There were eight strikes reported last week, including ones in Illinois, Michigan, Ohio, and Pennsylvania. That was a slight increase from the previous week, when six school systems were coping with teacher walkouts.

Most of last week's strikes were in districts with fewer than 7,000 students, although the 14,000-student Ann Arbor, Mich., schools were still closed because of a contract dispute. (See Education Week, Sept. 7, 1994.)

David Orr, the secretary of the Ann Arbor teachers' union, said the membership rejected a tentative agreement early last week.

The union and district weredeadlocked over how restructuring efforts would be carried out in middle schools. Teachers also have urged that their contract be extended beyond one year.

"We don't want to go through this again next year," Mr. Orrsaid.

'A Top Priority'

In the Federal Way district, negotiations were stalled last week over adoption of a physical-education program for elementary students and classroom support for teachers.

The contract dispute was unlike those in most other districts, where strikes tend to erupt over pay and health benefits.
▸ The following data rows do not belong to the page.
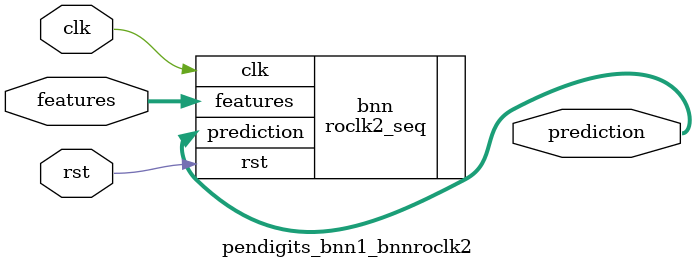
<source format=v>













module pendigits_bnn1_bnnroclk2 #(

parameter FEAT_CNT = 16,
parameter HIDDEN_CNT = 40,
parameter FEAT_BITS = 4,
parameter CLASS_CNT = 10,
parameter TEST_CNT = 1000


  ) (
  input clk,
  input rst,
  input [FEAT_CNT*FEAT_BITS-1:0] features,
  output [$clog2(CLASS_CNT)-1:0] prediction
  );

  localparam Weights0 = 640'b0101101001100011101101101101100110110001000001111010010111001000110110101111010101010001111100000110101111111000111000001101101000000011010100101110100101011010010010111010010010010101010110001011110100100011010011100001101100010110101111011010111110110001101100101111010110110101000010011110111110000101010111111100000110010010001111011111101111010000010100000101100101001010000110110100001111101100101100000010101110100100001101111011101011100101011010100101001111001010000111010000011100001011000000000010111100000101001110001010010100011110010010100110001001001011111110000001011011101101010100011111000001001101000110100010101101000010 ;
  localparam Weights1 = 400'b0000100000101111101101100001011000110000011110110111101011101100111100000000000001011101010001011000011110000100011101100111000000001111010000000110111100001000010010110010110110100000011111111101000010001000011011000111010110000010000010110101011011010111100111100010101011111110110001011100011000001010100011000011111010001111111000101011111010000101001111000111000011011001011111000001101001000001 ;

  roclk2_seq #(.FEAT_CNT(FEAT_CNT),.FEAT_BITS(FEAT_BITS),.HIDDEN_CNT(HIDDEN_CNT),.CLASS_CNT(CLASS_CNT),.Weights0(Weights0),.Weights1(Weights1)) bnn (
    .clk(clk),
    .rst(rst),
    .features(features),
    .prediction(prediction)
  );

endmodule

</source>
In Washington State, the legislature regulates teachers' compensation.

The union has asked the district to provide funding for about 30 physical-education teachers at the district's elementary schools, which do not have a permanent program in place.

"We think this is a very top priority," Danny Leaverton, the president of the 1,100-member Federal Way Education Association, said. "We've had this [issue] on the table since 1987."
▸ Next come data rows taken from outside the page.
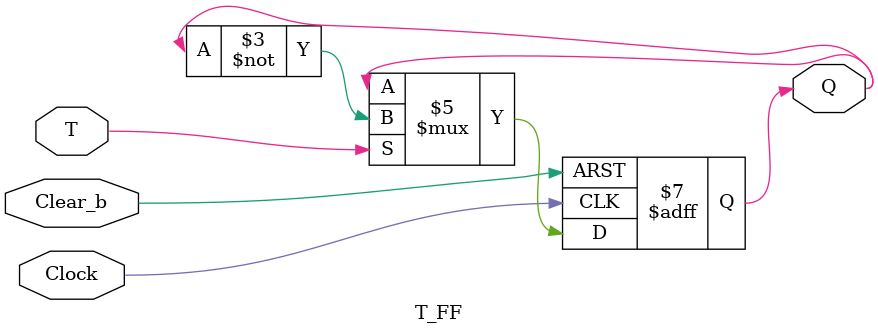
<source format=v>
module part1(Clock, Enable, Clear_b, CounterValue);
    input Clock, Enable, Clear_b;
    output [7:0] CounterValue;

    wire [7:0] w;
    assign w[0] = Enable;
    assign w[1] = w[0] & CounterValue[0];
    assign w[2] = w[1] & CounterValue[1];
    assign w[3] = w[2] & CounterValue[2];
    assign w[4] = w[3] & CounterValue[3];
    assign w[5] = w[4] & CounterValue[4];
    assign w[6] = w[5] & CounterValue[5];
    assign w[7] = w[6] & CounterValue[6];

    T_FF t0(.T(w[0]), .Q(CounterValue[0]), .Clock(Clock), .Clear_b(Clear_b));
    T_FF t1(.T(w[1]), .Q(CounterValue[1]), .Clock(Clock), .Clear_b(Clear_b));
    T_FF t2(.T(w[2]), .Q(CounterValue[2]), .Clock(Clock), .Clear_b(Clear_b));
    T_FF t3(.T(w[3]), .Q(CounterValue[3]), .Clock(Clock), .Clear_b(Clear_b));
    T_FF t4(.T(w[4]), .Q(CounterValue[4]), .Clock(Clock), .Clear_b(Clear_b));
    T_FF t5(.T(w[5]), .Q(CounterValue[5]), .Clock(Clock), .Clear_b(Clear_b));
    T_FF t6(.T(w[6]), .Q(CounterValue[6]), .Clock(Clock), .Clear_b(Clear_b));
    T_FF t7(.T(w[7]), .Q(CounterValue[7]), .Clock(Clock), .Clear_b(Clear_b));
endmodule


// module part1(Clock, Enable, Clear_b, CounterValue);
//     input Clock, Enable, Clear_b;
//     output reg [7:0] CounterValue = 8'b00000000;
//     always @(posedge Clock, Clear_b)
//     begin
//         if (!Clear_b) CounterValue = 0;
//         else if (Enable) CounterValue <= CounterValue + 1;
//         else CounterValue <= CounterValue;
//     end
// endmodule



module T_FF(T, Q, Clock, Clear_b);
    input T, Clock, Clear_b;
    output reg Q;

    always @(posedge Clock, negedge Clear_b)
    begin
        if (!Clear_b) Q <= 0;
        else if (T) Q <= ~Q;
        else Q <= Q;
    end
endmodule
</source>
School officials said they have offered to provide about one-third of the staff the union wants, but teachers have rejected that plan.

Ms. Leaverton said the union is also concerned about dealing with safety and discipline.

Among other issues, the union has proposed that teachers who have students with serious medical conditions in their classes be provided with permanent telephones for emergencies.

Although district officials agreed, they have stipulated that the phones be moved with such students to other classrooms.

Teachers also are seeking extra compensation for assignments to overcrowded classes. But the district has argued that any additional money should be used for more staff and supplies.

District officials said that, while they have no immediate plans to call in substitute teachers, the school board has issued a statement saying it will take such a measure if the strike continues.